Questions sans réponses
CONTE À RENDRE (UN INTERROGATOIRE) Maîtrise d’oeuvre: Jean Asselin, Réal Bossé et Sylvie Moreau. Une production d’Omnibus. À Espace libre jusqu’au 23 septembre.
Les trois codirecteurs de la compagnie Omnibus signent une cinquième création collective en autant d’années. Intitulée Conte à rendre (un interrogatoire), la «maîtrise d’oeuvre» de Jean Asselin, Réal Bossé et Sylvie Moreau est une étrange méditation sur les thèmes de la responsabilité, de l’imputabilité et du libre arbitre, mais peutêtre plus encore sur la notion de transmission.
Sur une petite scène cernée de spectateurs, un espace sans murs dont l’exiguïté est censée évoquer celle d’une salle d’interrogatoire, Alice (Andréanne Théberge) répond aux questions d’un psychologue (Charles Préfontaine) chargé d’évaluer sa santé mentale. C’est que, pour protéger une victime d’agression, la jeune femme a malencontreusement tué un homme en lui assénant derrière la tête un coup de vieux poêlon en fonte. Tout ce qui préoccupe Alice, à part retrouver sa liberté, c’est de récupérer ce que les autorités considèrent comme l’arme du crime, le fameux ustensile, un objet précieux à ses yeux parce que légué par sa grand-mère.

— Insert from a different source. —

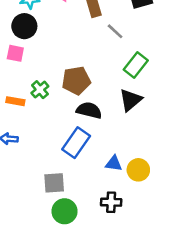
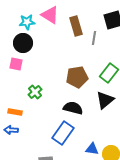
gray line: (115, 31) -> (94, 38), moved, turned 56
brown pentagon: (76, 81) -> (77, 77), moved
orange rectangle: (15, 101) -> (15, 112), moved

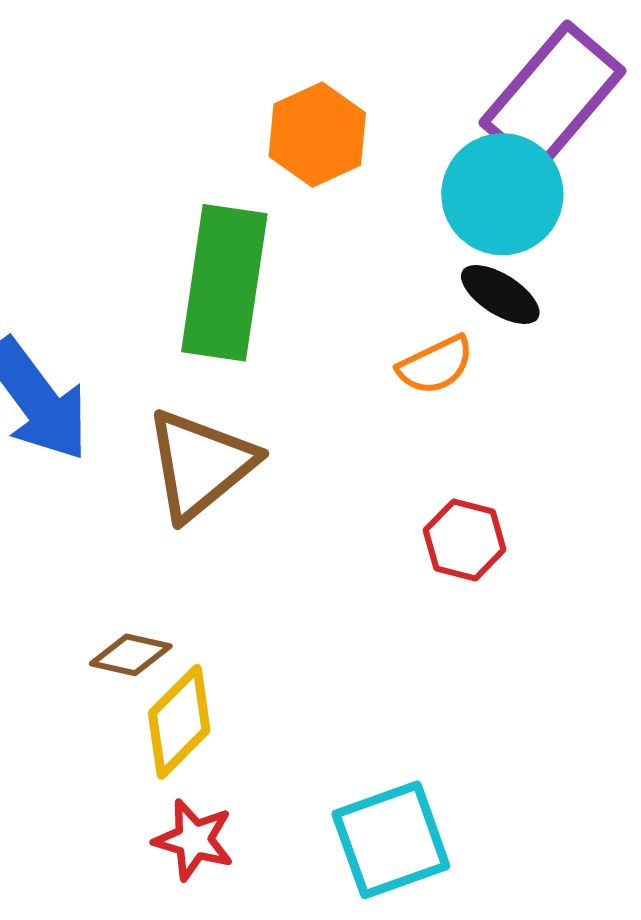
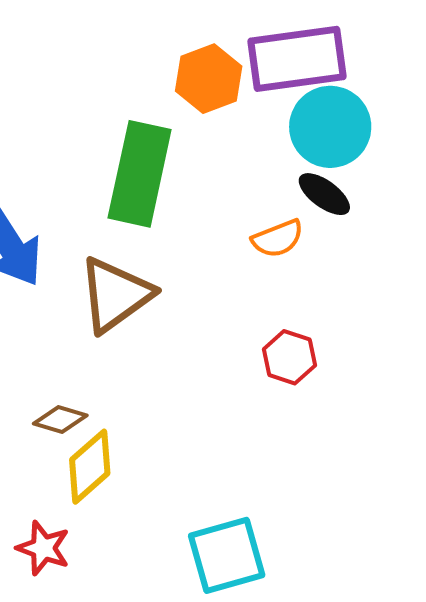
purple rectangle: (553, 97) -> (297, 59), moved, turned 38
red star: (194, 840) -> (43, 548), moved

Le spectacle comporte trois trames, trois espaces-temps, trois registres pour le moins contrastés dont l’agencement est loin de convaincre. Ainsi, on passe abruptement des interrogatoires, plutôt réalistes, pour ne pas dire plats, aux scènes d’apprentissage, souvenirs d’une enfance rurale, des moments plus oniriques, chantés et chorégraphiés, où apparaît le père de l’héroïne (Jean Asselin). Le troisième niveau est celui de l’attachante grandmère, dont on entend la voix (celle de Sylvie Moreau) sur bande sonore, mais dont on regrette l’absence en chair et en os.
L’objet parvient en plus ou moins une heure à susciter l’ennui. La partition physique est sans grand relief, le propos est plutôt mince et on s’explique mal, au-delà de la joliesse, le recours aux chansons de Luis Mariano, Jean Ferrat et Pauline Julien. À vrai dire, la représentation, bancale, fragmentée, alourdie par les fondus au noir, ne transcende guère l’exercice de style. Les discours et les esthétiques sont juxtaposés, emboîtés, mais jamais ils ne dialoguent vraiment. En fin de compte, les créateurs semblent aussi prisonniers de leur concept que les interprètes le sont du plateau.